General Motors Company is planning an electric car offensive in China with more than 40 per cent of its new launches in the country over the next five years set to be electric vehicles (EVs), the US carmaker said yesterday.
GM’s electric vehicles, many of which will be all-electric battery cars, will be manufactured in China with almost all parts coming from local suppliers, the company said in a statement released at its Tech Day event in Shanghai.
Reuters reported earlier that GM was planning to overhaul its Chinese line-up to stem a slide of sales after more than two decades of growth in a country that contributes nearly a fifth of its profit.

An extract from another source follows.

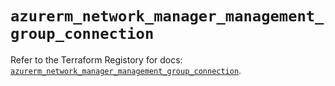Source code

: # `azurerm_network_manager_management_group_connection`

Refer to the Terraform Registory for docs: [`azurerm_network_manager_management_group_connection`](https://registry.terraform.io/providers/hashicorp/azurerm/3.81.0/docs/resources/network_manager_management_group_connection).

GM’s new China boss Julian Blissett told Reuters that new technologies, such as EVs and cars with near hands-free driving for highways, would play a key role in GM’s China initiatives, which are part of a push to get annual sales in the country back to the four million peak it hit in 2017.
GM did not say in its statement how many new or significantly redesigned models it was planning to launch in China over the next five years.
"China will play a crucial role in making our vision a reality," GM Chief Executive Mary Barra said in the statement, referring to its initiative to create what it describes as a future of “zero crashes, zero emissions and zero congestion” through electrification and smart-driving technologies.
GM has said it plans to invest more than Sh2 trillion ($20 billion) in electric and automated vehicles globally by 2025. It was not clear how much of that investment will be spent in China.